These two women, who often published their novels and other works together, are generally considered to be the only 18th-century women permitted entry to “official” Dutch literary historiography. Elisabeth Wolff-Bekker (1738-1804) and Agatha Deken (1741-1804) are said to have inaugurated the history of the Dutch novel by publishing in 1782 their epistolary novel De historie van Sara Burgerhart.

Both ladies, living together after the death of husband Rev. Wolff, found themselves the center of an important network of friends – literary and other – with whom letters were exchanged. P.J. Buijnsters, who also wrote their biography, published this correspondence in 1987. Much, of course, has been lost: Buijnsters suggests that the two women destroyed letters at different phases of their life (Buijnsters, 49). For that reason possibly, the 253 letters do not really illustrate the supposed, and much discussed, preference for other women. Letters were sent to or by 63 different correspondents. Two thirds of the correspondence consists of letters to or from someone for whom no more than this only letter has been found.

══════════

### Exercise 1
Pull out every line of the listing that contains the word "Horn".
The passage above has no connection to the listing that comes next.

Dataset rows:
══════════

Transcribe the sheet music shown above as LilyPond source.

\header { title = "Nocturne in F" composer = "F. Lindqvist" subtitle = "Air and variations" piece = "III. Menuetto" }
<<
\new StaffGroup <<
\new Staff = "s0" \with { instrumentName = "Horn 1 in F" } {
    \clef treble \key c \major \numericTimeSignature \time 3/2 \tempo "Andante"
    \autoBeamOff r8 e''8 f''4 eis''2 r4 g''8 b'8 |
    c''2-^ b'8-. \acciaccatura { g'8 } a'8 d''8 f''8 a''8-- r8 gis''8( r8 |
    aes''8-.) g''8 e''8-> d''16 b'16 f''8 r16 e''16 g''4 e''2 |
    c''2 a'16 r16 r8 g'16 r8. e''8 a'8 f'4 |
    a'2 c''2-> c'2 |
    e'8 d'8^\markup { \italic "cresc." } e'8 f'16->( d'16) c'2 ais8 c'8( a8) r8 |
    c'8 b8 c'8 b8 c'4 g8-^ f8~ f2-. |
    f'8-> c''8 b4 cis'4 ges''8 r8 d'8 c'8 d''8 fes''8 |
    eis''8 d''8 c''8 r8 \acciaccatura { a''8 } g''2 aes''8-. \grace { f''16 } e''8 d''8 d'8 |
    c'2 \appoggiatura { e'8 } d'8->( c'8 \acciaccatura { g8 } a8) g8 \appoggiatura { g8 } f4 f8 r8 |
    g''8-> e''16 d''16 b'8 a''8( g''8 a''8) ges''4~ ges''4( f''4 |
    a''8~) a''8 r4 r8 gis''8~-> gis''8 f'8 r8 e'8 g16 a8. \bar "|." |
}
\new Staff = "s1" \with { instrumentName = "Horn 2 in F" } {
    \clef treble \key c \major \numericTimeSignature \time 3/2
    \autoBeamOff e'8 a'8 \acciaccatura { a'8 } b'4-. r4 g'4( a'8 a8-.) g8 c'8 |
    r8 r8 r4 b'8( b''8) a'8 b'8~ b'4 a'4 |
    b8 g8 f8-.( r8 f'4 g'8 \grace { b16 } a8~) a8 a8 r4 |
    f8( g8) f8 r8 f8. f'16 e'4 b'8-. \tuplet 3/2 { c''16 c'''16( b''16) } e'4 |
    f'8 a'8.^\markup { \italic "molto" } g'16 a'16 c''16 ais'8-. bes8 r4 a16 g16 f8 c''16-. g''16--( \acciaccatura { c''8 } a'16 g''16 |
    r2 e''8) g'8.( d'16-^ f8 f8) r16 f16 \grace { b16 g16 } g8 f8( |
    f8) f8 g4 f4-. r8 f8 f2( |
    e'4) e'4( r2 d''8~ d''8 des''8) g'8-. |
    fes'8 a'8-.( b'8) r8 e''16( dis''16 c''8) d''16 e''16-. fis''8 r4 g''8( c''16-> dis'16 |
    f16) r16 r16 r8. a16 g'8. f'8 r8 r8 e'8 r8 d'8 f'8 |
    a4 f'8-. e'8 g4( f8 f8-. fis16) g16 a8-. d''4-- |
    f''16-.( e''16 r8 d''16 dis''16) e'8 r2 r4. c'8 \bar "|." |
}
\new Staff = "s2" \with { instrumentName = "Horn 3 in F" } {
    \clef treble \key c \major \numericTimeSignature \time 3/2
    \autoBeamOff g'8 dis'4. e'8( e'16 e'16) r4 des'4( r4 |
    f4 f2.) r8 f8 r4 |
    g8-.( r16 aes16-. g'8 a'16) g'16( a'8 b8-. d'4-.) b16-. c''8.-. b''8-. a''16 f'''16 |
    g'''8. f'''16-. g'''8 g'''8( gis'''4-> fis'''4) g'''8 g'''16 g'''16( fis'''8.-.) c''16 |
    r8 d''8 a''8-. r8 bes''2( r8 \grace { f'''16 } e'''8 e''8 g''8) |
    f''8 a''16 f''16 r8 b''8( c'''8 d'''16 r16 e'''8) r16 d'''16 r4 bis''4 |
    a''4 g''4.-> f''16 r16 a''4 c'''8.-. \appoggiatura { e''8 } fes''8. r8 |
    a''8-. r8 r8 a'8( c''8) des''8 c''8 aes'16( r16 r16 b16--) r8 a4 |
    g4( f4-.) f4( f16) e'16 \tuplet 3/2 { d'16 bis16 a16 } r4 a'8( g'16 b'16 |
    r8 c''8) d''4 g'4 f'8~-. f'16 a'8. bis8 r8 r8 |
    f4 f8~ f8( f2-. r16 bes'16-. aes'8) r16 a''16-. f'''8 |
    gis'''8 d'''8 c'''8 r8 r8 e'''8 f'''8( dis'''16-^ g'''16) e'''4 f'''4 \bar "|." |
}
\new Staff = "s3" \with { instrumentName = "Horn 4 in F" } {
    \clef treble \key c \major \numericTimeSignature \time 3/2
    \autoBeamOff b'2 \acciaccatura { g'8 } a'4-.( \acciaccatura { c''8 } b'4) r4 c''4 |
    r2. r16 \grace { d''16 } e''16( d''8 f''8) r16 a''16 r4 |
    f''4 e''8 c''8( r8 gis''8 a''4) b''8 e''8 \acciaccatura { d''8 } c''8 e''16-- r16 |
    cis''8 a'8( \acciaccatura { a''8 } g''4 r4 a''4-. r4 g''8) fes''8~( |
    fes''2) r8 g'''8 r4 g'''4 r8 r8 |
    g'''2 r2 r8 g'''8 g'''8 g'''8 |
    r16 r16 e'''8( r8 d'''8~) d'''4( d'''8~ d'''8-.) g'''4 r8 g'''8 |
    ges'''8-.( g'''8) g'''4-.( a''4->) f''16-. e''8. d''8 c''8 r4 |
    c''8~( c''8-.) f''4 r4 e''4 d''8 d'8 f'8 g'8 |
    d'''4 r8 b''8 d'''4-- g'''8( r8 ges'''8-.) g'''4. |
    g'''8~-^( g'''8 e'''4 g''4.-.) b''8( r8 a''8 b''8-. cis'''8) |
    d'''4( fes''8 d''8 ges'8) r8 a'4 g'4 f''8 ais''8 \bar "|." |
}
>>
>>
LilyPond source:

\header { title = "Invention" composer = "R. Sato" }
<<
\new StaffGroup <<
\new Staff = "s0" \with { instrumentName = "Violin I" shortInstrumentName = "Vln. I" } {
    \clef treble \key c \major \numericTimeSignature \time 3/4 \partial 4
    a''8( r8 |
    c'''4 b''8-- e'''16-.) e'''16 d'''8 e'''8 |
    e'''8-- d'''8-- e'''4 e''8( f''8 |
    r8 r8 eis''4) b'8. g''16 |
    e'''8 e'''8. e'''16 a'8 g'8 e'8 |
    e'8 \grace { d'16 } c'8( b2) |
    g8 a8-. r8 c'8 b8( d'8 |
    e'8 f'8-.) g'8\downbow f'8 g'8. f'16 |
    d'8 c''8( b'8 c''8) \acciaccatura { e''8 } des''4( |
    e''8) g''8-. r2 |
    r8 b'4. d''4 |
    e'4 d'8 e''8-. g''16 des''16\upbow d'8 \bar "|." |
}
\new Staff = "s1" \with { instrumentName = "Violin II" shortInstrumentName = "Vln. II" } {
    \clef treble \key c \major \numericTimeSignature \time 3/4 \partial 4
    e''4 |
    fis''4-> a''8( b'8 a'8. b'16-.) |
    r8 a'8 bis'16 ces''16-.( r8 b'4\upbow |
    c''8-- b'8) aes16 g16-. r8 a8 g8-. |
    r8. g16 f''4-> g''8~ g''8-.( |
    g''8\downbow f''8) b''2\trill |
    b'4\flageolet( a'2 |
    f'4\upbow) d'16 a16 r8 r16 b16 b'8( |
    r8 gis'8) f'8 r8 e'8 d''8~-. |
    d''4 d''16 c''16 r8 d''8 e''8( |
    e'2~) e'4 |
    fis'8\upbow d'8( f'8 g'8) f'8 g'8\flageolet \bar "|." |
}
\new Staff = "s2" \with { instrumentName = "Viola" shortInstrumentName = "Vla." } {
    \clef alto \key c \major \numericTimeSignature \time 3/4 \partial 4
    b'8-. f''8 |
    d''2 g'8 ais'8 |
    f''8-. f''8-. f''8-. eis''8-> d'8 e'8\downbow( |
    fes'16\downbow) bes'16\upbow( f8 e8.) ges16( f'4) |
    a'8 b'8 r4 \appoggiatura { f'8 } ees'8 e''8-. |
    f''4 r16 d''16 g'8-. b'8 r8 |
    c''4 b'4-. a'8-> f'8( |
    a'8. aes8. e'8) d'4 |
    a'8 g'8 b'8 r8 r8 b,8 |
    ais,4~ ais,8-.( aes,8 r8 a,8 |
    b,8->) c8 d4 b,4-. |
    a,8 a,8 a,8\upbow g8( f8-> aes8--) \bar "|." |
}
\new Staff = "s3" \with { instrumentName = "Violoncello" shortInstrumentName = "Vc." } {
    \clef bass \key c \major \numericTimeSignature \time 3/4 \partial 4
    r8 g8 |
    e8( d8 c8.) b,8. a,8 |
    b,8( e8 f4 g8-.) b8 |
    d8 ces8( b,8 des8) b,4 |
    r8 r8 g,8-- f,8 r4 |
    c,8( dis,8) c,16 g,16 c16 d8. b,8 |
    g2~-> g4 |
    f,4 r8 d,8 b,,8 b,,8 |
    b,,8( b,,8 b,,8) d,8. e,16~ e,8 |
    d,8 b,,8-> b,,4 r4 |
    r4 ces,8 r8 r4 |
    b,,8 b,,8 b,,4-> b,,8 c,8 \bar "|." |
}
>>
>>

══════════

### Exercise 2
From the passage about the two Dutch women writers, copy out everything from "Both ladies, living" down to "has been found.".

### Full response 1
\new Staff = "s0" \with { instrumentName = "Horn 1 in F" } {
\new Staff = "s1" \with { instrumentName = "Horn 2 in F" } {
\new Staff = "s2" \with { instrumentName = "Horn 3 in F" } {
\new Staff = "s3" \with { instrumentName = "Horn 4 in F" } {

### Full response 2
Both ladies, living together after the death of husband Rev. Wolff, found themselves the center of an important network of friends – literary and other – with whom letters were exchanged. P.J. Buijnsters, who also wrote their biography, published this correspondence in 1987. Much, of course, has been lost: Buijnsters suggests that the two women destroyed letters at different phases of their life (Buijnsters, 49). For that reason possibly, the 253 letters do not really illustrate the supposed, and much discussed, preference for other women. Letters were sent to or by 63 different correspondents. Two thirds of the correspondence consists of letters to or from someone for whom no more than this only letter has been found.